Винкельман и его время | страница 13



Можно заглянуть в какую угодно науку или искусство, и убедишься, что непосредственное и правильное чутье уже открыло древним многое из того, что впоследствии, благодаря варварству и варварским способам спасения от варварства, стало тайной, продолжает ею быть и для толпы еще надолго тайной останется, ибо высшая культура новейшего времени в состоянии лишь медленно влиять на всеобщее развитие.

Здесь мы не говорим о технике, которую человечество призвало к себе на службу, не спрашивая, откуда она пришла и куда поведет нас.

Поводом для этих замечаний послужили некоторые места из древних авторов, где уже находишь чаяния, а иногда и указания на возможность и необходимость создания истории искусства. Vellejus Paterculus с живым участием следит за подобным возвышением и падением всех искусств. Как бывалого человека, его больше всего занимает наблюдение, что они лишь очень короткое время удерживаются на той высшей точке, которой способны достигнуть. Со своей позиции он не мог рассматривать искусство в целом как нечто живое, обладающее своим незримым зарождением, медленным ростом, блистательной порой зрелости и постепенным нисхождением, как и всякое другое органическое существо, способное, однако, покарать все это лишь на примере множества индивидуумов.

Поэтому он приводит причины только нравственного порядка, которые, разумеется, должны быть признаны соучаствующими, но удовлетворить его острую проницательность они не в силах, ибо он чувствует, что дело здесь — в некоей необходимости, а она не может складываться из свободных элементов.
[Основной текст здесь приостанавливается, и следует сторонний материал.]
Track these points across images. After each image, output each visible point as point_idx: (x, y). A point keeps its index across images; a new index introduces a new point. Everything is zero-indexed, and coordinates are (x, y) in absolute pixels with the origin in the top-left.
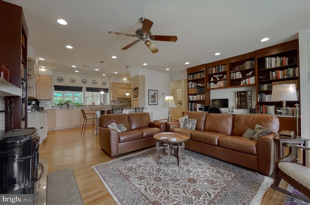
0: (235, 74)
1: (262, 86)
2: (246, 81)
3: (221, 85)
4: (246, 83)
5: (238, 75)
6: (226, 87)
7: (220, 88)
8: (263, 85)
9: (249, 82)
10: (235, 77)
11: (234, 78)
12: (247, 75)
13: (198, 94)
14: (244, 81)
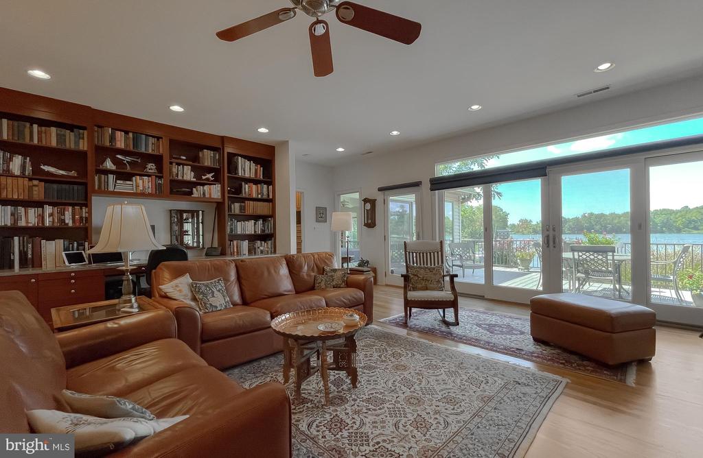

«То, что одно и то же происходит с ораторами, грамматиками, живописцами и ваятелями, поймет каждый, кто проследит свидетельства эпох; ибо бесспорно, что наивысшее проявление искусства заключается в наиболее узкий круг времени. Отчего ряд людей, сходных между собой и даровитых, становятся средоточием определенного круга лет и, объединившись для занятий одним и тем же искусством, способствуют его преуспеванию, — об этом я думаю постоянно, но не нахожу причин, которые считал бы правильными. Среди наиболее вероятных важнейшими мне кажутся следующие: соревнование питает таланты, то зависть, то восхищение побуждают нас к подражанию, и созданное со столь великим усердием быстро поднимается на высшую ступень. Однако пребывать в совершенном трудно, а то, что не может идти вперед, конечно же, обращается вспять. Итак, сначала мы тщимся следовать за идущими впереди, но затем, когда мы их перегоняем или же отчаиваемся догнать, усердие и надежды стареют, и мы не преследуем цели, которой нельзя достичь, и не стремимся овладеть тем, что уже захватили другие. Мы начинаем выискивать новое, оставляя то, в чем не можем блистать, мы ищем другую цель для наших стремлений. Из этого непостоянства и возникает, как нам думается, величайшее препятствие для создания совершенных произведений».